*** Material for this task
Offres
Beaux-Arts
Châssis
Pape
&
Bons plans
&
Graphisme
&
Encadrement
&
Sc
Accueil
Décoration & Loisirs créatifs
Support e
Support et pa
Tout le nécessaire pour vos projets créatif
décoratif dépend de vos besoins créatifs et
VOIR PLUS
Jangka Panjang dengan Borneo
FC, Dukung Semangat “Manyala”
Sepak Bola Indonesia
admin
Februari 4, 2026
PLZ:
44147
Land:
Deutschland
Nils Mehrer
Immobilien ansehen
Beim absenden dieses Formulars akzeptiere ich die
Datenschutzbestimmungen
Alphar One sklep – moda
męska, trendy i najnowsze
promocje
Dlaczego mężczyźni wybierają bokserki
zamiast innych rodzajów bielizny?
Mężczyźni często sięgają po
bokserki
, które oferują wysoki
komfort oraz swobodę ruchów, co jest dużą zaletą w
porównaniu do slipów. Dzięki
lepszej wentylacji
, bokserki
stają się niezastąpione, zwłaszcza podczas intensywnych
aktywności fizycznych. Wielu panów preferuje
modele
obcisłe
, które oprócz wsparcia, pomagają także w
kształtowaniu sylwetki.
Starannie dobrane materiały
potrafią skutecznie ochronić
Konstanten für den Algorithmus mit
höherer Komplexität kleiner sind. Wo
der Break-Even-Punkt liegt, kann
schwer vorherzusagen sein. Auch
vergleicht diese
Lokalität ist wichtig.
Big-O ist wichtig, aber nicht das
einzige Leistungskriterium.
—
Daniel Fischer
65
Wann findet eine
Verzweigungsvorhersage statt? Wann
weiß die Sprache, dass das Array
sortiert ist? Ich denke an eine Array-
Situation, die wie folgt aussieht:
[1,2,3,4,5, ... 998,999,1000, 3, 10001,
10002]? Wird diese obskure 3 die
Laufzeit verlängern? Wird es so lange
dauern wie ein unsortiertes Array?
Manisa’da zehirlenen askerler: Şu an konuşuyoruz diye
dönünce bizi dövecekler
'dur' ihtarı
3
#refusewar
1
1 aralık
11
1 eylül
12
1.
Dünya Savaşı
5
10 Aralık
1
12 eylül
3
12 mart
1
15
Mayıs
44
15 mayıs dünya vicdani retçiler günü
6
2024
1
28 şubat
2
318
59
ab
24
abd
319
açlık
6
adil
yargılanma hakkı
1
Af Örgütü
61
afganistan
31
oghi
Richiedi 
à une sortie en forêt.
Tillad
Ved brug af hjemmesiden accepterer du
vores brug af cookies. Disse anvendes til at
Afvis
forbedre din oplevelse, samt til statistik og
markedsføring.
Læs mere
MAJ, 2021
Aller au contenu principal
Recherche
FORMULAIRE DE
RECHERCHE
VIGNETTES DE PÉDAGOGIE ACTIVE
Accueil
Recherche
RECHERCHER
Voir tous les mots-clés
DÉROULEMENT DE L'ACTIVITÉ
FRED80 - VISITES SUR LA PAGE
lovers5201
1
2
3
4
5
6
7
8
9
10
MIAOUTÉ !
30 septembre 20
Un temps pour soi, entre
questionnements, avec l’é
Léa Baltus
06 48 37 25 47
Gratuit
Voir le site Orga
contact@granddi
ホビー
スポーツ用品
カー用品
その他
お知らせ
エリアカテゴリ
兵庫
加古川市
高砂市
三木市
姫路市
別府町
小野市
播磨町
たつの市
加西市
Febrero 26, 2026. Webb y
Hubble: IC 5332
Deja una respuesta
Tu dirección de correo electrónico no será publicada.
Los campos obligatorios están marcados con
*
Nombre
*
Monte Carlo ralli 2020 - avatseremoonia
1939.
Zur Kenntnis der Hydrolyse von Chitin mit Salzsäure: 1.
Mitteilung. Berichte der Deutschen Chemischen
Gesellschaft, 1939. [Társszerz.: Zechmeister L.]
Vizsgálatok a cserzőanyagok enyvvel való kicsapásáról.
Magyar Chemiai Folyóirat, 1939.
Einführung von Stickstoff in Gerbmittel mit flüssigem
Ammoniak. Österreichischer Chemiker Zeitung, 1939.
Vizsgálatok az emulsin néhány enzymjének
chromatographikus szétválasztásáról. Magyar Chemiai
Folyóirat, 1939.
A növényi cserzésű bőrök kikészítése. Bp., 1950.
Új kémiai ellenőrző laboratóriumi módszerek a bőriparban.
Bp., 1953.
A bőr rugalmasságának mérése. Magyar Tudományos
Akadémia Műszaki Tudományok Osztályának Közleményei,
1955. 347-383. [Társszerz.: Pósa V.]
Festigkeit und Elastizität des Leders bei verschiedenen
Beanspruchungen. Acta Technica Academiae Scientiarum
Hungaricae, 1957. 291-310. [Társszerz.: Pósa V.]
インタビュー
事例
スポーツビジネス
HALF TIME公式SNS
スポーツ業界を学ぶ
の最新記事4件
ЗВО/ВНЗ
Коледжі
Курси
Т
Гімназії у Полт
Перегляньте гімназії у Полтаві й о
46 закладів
******
Your goal: Copy each line of the records that has "créatifs" in it.

Exercise response:
Décoration & Loisirs créatifs
décoratif dépend de vos besoins créatifs et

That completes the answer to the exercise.